THE REQUEST:
Rewrite the lines starting with the line containing "Transcribe the guitar" and going on through the line containing "way to play", swapping every "acousticguitarsteel" for "acousticguitarnylon" and leaving everything else unchanged.

DATA EXCERPTS:
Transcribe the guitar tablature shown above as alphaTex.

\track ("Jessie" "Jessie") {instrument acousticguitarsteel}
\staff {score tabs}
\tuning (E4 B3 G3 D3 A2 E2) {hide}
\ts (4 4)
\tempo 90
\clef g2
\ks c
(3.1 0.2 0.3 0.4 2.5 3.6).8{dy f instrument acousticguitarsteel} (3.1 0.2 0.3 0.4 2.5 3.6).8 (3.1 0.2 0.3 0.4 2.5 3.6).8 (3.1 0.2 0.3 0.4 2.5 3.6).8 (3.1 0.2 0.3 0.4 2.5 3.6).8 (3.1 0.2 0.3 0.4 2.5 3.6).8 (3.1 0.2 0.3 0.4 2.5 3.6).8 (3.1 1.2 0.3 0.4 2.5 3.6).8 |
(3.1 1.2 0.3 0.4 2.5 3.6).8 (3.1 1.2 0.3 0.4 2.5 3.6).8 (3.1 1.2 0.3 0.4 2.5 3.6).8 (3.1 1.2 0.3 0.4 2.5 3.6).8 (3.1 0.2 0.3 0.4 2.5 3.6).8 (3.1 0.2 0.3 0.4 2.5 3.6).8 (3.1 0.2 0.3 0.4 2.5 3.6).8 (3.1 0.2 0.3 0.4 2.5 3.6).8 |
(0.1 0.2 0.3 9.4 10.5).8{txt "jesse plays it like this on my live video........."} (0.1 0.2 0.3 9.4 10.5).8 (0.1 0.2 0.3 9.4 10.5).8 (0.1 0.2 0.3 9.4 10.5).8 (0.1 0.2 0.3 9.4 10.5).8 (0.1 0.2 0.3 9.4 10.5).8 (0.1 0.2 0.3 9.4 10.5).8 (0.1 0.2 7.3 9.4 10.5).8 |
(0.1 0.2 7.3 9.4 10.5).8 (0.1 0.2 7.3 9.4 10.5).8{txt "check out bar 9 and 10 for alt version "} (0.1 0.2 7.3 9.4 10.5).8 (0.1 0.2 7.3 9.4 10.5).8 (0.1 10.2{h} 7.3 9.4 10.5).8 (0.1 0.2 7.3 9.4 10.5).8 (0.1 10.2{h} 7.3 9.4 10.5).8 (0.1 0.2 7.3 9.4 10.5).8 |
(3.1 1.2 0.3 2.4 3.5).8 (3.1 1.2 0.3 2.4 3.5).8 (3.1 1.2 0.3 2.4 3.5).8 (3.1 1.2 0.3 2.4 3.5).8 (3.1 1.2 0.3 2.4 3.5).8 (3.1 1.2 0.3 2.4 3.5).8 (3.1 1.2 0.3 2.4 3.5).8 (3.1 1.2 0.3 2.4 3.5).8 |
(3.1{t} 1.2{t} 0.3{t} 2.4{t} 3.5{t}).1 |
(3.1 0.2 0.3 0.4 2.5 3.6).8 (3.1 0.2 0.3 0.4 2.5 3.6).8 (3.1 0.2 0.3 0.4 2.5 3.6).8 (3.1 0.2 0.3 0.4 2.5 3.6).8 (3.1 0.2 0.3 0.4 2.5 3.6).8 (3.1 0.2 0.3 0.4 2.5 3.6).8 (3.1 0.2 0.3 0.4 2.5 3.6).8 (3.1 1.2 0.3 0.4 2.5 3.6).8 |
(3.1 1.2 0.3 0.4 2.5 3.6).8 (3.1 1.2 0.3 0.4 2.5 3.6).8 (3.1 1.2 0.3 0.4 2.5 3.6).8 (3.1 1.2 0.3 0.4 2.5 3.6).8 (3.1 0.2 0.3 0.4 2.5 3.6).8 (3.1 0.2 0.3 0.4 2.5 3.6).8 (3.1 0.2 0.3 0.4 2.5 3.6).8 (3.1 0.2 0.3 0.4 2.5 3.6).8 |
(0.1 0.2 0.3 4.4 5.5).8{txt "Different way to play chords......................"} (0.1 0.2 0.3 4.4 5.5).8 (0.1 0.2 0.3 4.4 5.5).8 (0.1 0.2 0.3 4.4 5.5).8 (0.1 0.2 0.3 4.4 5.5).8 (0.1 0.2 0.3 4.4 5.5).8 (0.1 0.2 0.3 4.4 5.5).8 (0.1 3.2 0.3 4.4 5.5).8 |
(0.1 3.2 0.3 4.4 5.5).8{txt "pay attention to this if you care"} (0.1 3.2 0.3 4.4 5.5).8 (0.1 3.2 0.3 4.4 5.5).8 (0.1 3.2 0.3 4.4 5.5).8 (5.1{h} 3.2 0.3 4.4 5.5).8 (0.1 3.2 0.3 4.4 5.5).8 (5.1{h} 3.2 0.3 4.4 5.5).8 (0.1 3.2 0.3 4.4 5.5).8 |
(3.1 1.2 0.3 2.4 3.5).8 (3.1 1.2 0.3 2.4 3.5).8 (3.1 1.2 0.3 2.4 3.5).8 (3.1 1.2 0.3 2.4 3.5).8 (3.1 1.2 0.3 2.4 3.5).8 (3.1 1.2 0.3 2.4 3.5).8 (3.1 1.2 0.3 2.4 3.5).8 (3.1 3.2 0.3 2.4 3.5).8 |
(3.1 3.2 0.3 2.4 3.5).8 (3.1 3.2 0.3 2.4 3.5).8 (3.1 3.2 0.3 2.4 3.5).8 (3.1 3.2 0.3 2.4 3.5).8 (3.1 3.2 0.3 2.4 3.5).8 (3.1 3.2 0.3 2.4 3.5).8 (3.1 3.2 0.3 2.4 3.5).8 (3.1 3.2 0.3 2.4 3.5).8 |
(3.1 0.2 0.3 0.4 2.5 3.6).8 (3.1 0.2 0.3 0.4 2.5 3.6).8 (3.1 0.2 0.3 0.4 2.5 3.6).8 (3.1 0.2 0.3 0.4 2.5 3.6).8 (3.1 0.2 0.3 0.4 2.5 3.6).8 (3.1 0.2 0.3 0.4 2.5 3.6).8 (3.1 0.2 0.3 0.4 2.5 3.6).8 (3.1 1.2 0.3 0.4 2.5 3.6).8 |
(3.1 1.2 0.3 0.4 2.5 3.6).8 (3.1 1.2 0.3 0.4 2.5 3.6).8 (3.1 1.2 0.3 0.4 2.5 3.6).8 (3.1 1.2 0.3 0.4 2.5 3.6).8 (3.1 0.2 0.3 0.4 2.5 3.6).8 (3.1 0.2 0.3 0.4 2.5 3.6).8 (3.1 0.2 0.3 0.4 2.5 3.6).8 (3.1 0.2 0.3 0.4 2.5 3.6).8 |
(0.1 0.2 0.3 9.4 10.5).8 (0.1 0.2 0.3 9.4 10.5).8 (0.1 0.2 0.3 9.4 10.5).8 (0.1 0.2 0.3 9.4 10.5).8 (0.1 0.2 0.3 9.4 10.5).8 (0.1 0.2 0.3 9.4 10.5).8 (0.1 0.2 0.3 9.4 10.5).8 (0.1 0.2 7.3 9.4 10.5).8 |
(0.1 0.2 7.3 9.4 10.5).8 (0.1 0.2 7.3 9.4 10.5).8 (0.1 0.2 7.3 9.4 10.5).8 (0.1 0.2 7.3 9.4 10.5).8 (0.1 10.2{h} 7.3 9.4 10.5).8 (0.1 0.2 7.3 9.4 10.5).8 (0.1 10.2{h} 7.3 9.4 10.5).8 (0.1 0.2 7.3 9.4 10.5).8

...

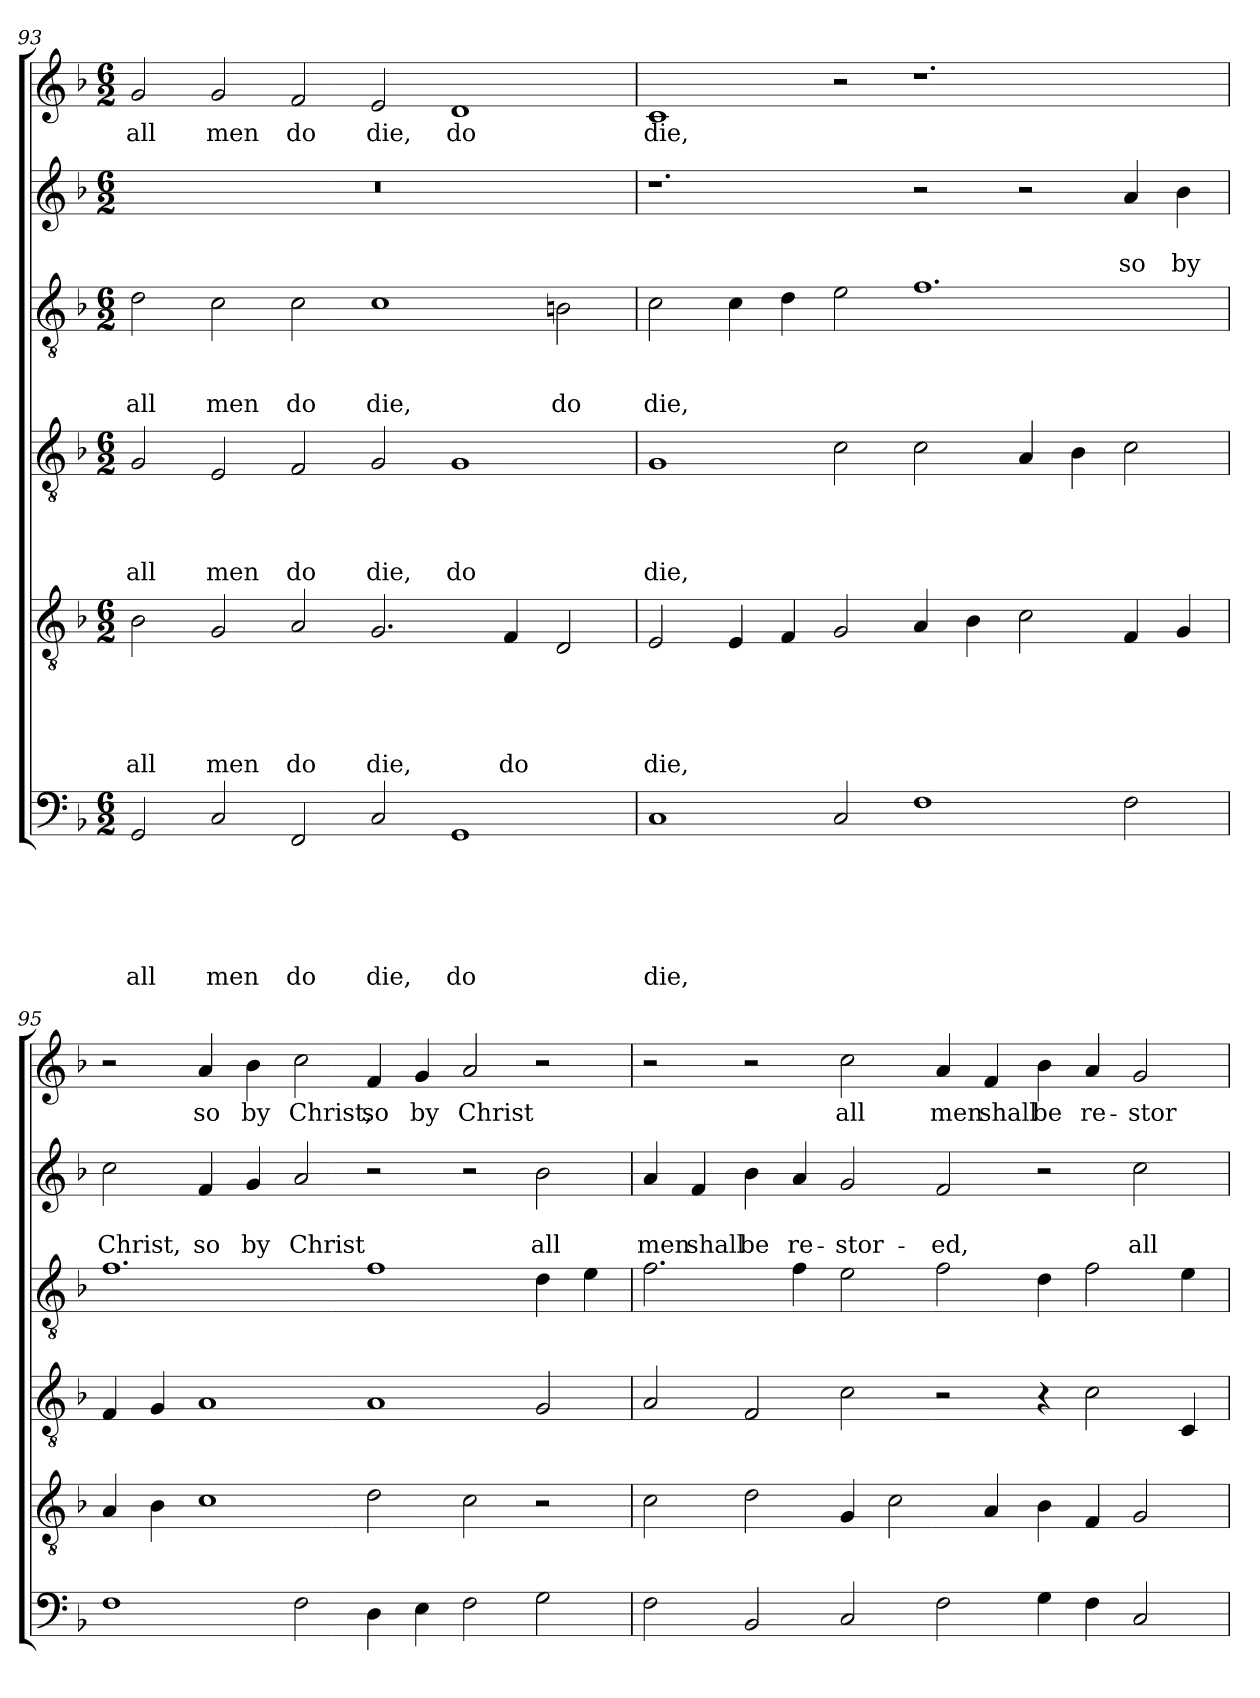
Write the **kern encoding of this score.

--

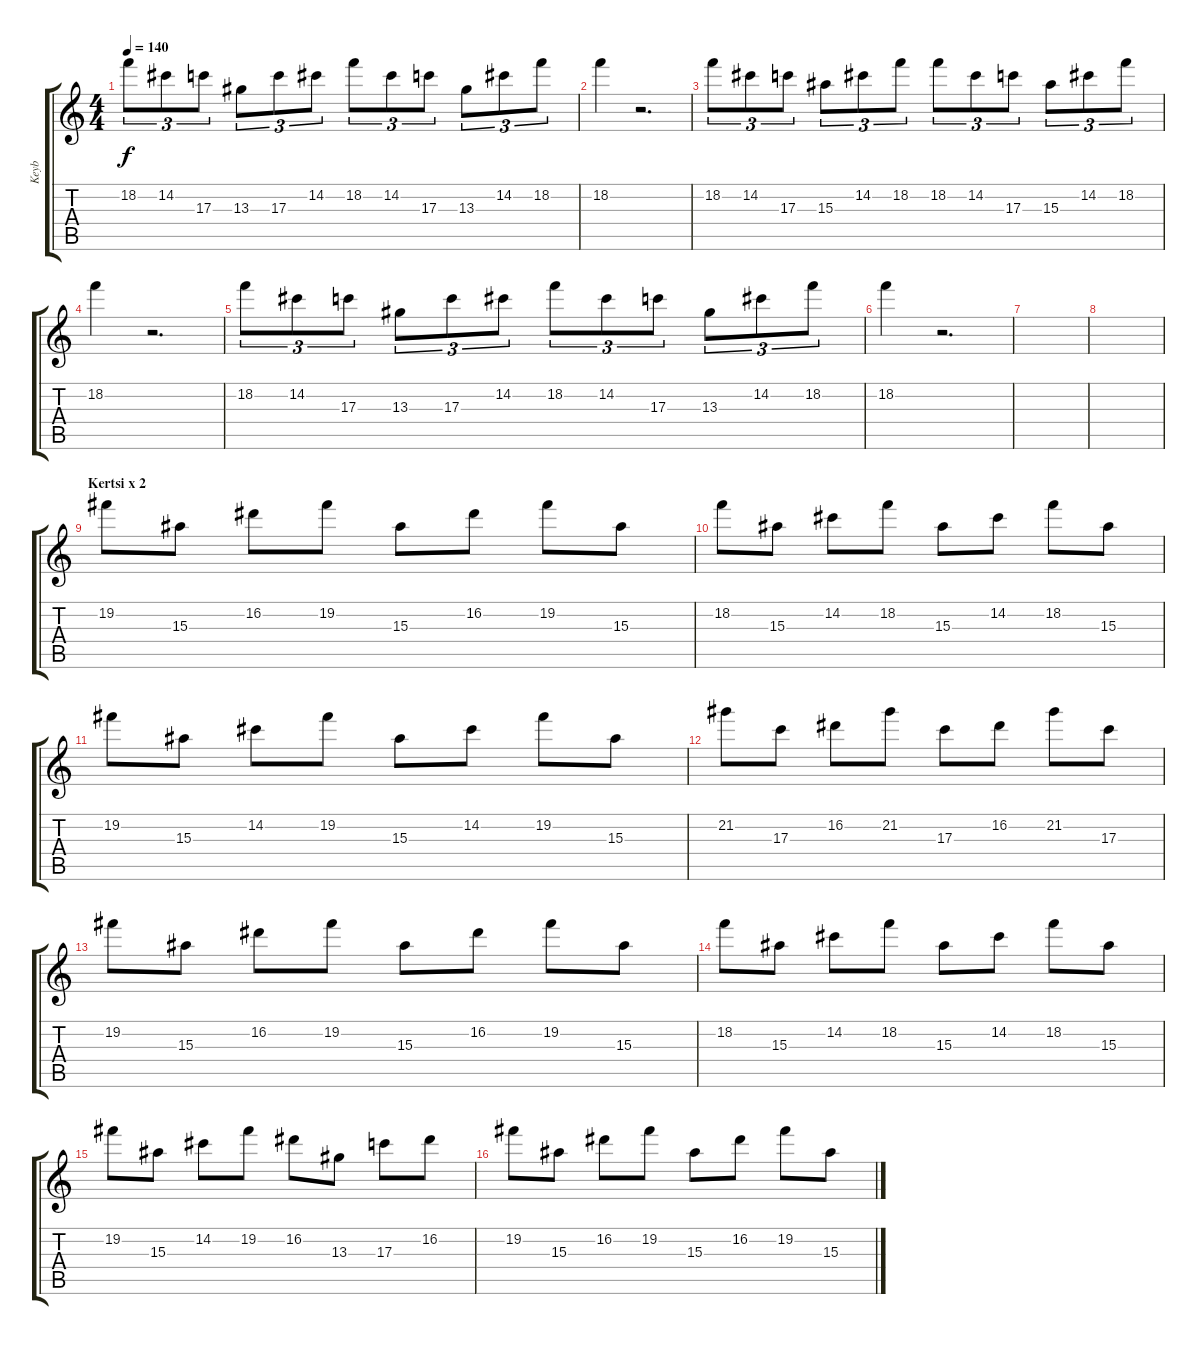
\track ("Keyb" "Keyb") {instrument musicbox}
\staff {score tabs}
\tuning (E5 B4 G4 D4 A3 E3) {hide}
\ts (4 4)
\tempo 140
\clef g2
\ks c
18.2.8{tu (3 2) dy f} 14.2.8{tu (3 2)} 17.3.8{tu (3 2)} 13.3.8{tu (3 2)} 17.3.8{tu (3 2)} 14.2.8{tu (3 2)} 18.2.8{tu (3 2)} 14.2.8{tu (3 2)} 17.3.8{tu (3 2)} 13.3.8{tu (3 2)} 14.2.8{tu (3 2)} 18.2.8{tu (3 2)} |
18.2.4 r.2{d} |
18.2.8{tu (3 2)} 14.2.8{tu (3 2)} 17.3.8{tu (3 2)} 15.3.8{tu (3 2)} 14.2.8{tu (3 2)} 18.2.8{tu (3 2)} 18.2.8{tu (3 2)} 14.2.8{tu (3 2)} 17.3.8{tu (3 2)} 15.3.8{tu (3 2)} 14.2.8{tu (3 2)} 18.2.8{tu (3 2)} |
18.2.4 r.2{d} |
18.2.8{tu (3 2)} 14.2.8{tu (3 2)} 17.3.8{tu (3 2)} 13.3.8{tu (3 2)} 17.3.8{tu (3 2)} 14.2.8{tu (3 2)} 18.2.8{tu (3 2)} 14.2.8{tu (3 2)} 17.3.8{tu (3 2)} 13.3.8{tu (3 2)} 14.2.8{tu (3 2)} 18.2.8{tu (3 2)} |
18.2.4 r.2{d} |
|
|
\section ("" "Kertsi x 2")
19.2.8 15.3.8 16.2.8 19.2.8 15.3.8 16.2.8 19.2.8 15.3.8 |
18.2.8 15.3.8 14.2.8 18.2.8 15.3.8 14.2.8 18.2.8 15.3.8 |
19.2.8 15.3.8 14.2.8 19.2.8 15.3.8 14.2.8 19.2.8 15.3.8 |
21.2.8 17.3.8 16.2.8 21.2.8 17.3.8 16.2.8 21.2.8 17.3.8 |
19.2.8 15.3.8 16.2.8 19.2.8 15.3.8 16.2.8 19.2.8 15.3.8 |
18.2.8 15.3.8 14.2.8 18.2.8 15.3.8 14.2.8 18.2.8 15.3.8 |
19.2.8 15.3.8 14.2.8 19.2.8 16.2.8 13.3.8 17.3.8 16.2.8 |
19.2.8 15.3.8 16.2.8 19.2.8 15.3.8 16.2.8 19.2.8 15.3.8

RESPONSE TO THIS TASK:
Transcribe the guitar tablature shown above as alphaTex.

\track ("Jessie" "Jessie") {instrument acousticguitarnylon}
\staff {score tabs}
\tuning (E4 B3 G3 D3 A2 E2) {hide}
\ts (4 4)
\tempo 90
\clef g2
\ks c
(3.1 0.2 0.3 0.4 2.5 3.6).8{dy f instrument acousticguitarnylon} (3.1 0.2 0.3 0.4 2.5 3.6).8 (3.1 0.2 0.3 0.4 2.5 3.6).8 (3.1 0.2 0.3 0.4 2.5 3.6).8 (3.1 0.2 0.3 0.4 2.5 3.6).8 (3.1 0.2 0.3 0.4 2.5 3.6).8 (3.1 0.2 0.3 0.4 2.5 3.6).8 (3.1 1.2 0.3 0.4 2.5 3.6).8 |
(3.1 1.2 0.3 0.4 2.5 3.6).8 (3.1 1.2 0.3 0.4 2.5 3.6).8 (3.1 1.2 0.3 0.4 2.5 3.6).8 (3.1 1.2 0.3 0.4 2.5 3.6).8 (3.1 0.2 0.3 0.4 2.5 3.6).8 (3.1 0.2 0.3 0.4 2.5 3.6).8 (3.1 0.2 0.3 0.4 2.5 3.6).8 (3.1 0.2 0.3 0.4 2.5 3.6).8 |
(0.1 0.2 0.3 9.4 10.5).8{txt "jesse plays it like this on my live video........."} (0.1 0.2 0.3 9.4 10.5).8 (0.1 0.2 0.3 9.4 10.5).8 (0.1 0.2 0.3 9.4 10.5).8 (0.1 0.2 0.3 9.4 10.5).8 (0.1 0.2 0.3 9.4 10.5).8 (0.1 0.2 0.3 9.4 10.5).8 (0.1 0.2 7.3 9.4 10.5).8 |
(0.1 0.2 7.3 9.4 10.5).8 (0.1 0.2 7.3 9.4 10.5).8{txt "check out bar 9 and 10 for alt version "} (0.1 0.2 7.3 9.4 10.5).8 (0.1 0.2 7.3 9.4 10.5).8 (0.1 10.2{h} 7.3 9.4 10.5).8 (0.1 0.2 7.3 9.4 10.5).8 (0.1 10.2{h} 7.3 9.4 10.5).8 (0.1 0.2 7.3 9.4 10.5).8 |
(3.1 1.2 0.3 2.4 3.5).8 (3.1 1.2 0.3 2.4 3.5).8 (3.1 1.2 0.3 2.4 3.5).8 (3.1 1.2 0.3 2.4 3.5).8 (3.1 1.2 0.3 2.4 3.5).8 (3.1 1.2 0.3 2.4 3.5).8 (3.1 1.2 0.3 2.4 3.5).8 (3.1 1.2 0.3 2.4 3.5).8 |
(3.1{t} 1.2{t} 0.3{t} 2.4{t} 3.5{t}).1 |
(3.1 0.2 0.3 0.4 2.5 3.6).8 (3.1 0.2 0.3 0.4 2.5 3.6).8 (3.1 0.2 0.3 0.4 2.5 3.6).8 (3.1 0.2 0.3 0.4 2.5 3.6).8 (3.1 0.2 0.3 0.4 2.5 3.6).8 (3.1 0.2 0.3 0.4 2.5 3.6).8 (3.1 0.2 0.3 0.4 2.5 3.6).8 (3.1 1.2 0.3 0.4 2.5 3.6).8 |
(3.1 1.2 0.3 0.4 2.5 3.6).8 (3.1 1.2 0.3 0.4 2.5 3.6).8 (3.1 1.2 0.3 0.4 2.5 3.6).8 (3.1 1.2 0.3 0.4 2.5 3.6).8 (3.1 0.2 0.3 0.4 2.5 3.6).8 (3.1 0.2 0.3 0.4 2.5 3.6).8 (3.1 0.2 0.3 0.4 2.5 3.6).8 (3.1 0.2 0.3 0.4 2.5 3.6).8 |
(0.1 0.2 0.3 4.4 5.5).8{txt "Different way to play chords......................"} (0.1 0.2 0.3 4.4 5.5).8 (0.1 0.2 0.3 4.4 5.5).8 (0.1 0.2 0.3 4.4 5.5).8 (0.1 0.2 0.3 4.4 5.5).8 (0.1 0.2 0.3 4.4 5.5).8 (0.1 0.2 0.3 4.4 5.5).8 (0.1 3.2 0.3 4.4 5.5).8 |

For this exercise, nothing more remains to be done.